Similar to the results of the BELLA study [17], we found that the prevalence of overall mental health problems rated by individual informants and different combinations of informants declined substantially when additional impairment criteria are considered. For example, the prevalence assessed by all 3 informants was 28.3% when impact score was not considered, but was 14.5% for an impact score of 1 or more and 10.1% for an impact score of 2 or more. The prevalence of 28.3% represents children who met the symptom criteria alone, but included those who were not necessarily impaired by the symptoms; this may provide a greater sensitivity, but may also overestimate the mental burden, and lead to false positive diagnoses and unnecessary additional screening and treatment [10]. We believe the prevalence based on an abnormal SDQ score plus an impact score of 1 or more (14.5%) could reflect ‘real mental health problems’, because this combination considers symptoms and perceived functional damage. Interestingly, the prevalence determined by three informants that considers SDQ score and an impact score of 2 or more (10.1%) was very close to the overall prevalence of DSM-IV disorders (9.49%) assessed using the Developmental and Well-Being Assessment (DAWBA) in the same population [32]. This combination reflects a higher diagnostic quality (discrimination between respondents with and without a psychiatric diagnosis) when screening for a psychiatric disorder than the symptom scales of the SDQ [10, 17].

The present results should be viewed in the context of several limitations. First, this was a study of schoolchildren for whom full information was available from all 3 informants. Children who left school or could not get information from their parents or teachers were excluded. This may have led to an underestimate of the prevalence of mental health problems, because such children have greater risk of mental health problems in developed and developing countries. Second, we used the criteria and cutoff values from the UK, and there were big differences in the impact scores between Chinese and British children and adults. However, the purpose of the present study was to assess the influence of using multiple informants and impact scores on the prevalence of mental health problems in Chinese schoolchildren. Although it would be preferable if regional norms were available, we believe the internal comparisons among different subgroups, defined by different combinations of informants and impact scores, are comparable and valid. Third, because each teacher must rate all the students in a class (about 40), the teacher may not have sufficient time to carefully assess each child. It is unclear whether this is related to the lower average SDQ scores from teachers than from students and parents.

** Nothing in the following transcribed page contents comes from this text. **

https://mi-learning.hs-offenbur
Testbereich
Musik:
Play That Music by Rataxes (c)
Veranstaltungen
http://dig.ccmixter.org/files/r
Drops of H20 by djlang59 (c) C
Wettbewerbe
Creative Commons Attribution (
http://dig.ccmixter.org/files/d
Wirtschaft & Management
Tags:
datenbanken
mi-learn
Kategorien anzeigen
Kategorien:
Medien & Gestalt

The results of the present paper confirm the presence of substantial differences in the prevalence of mental health problems in Chinese schoolchildren when rated by different informants, different combinations of informants, and when impairment scores are considered. The assessment of mental health problems using the SDQ depends on the purpose of the survey or screening, the types, numbers, and combinations of informants, the cut-off values, and the use of impact score [10]. It is preferable to use multiple informants and consider impact score to better assess the actual burden of mental health problems in children and adolescents.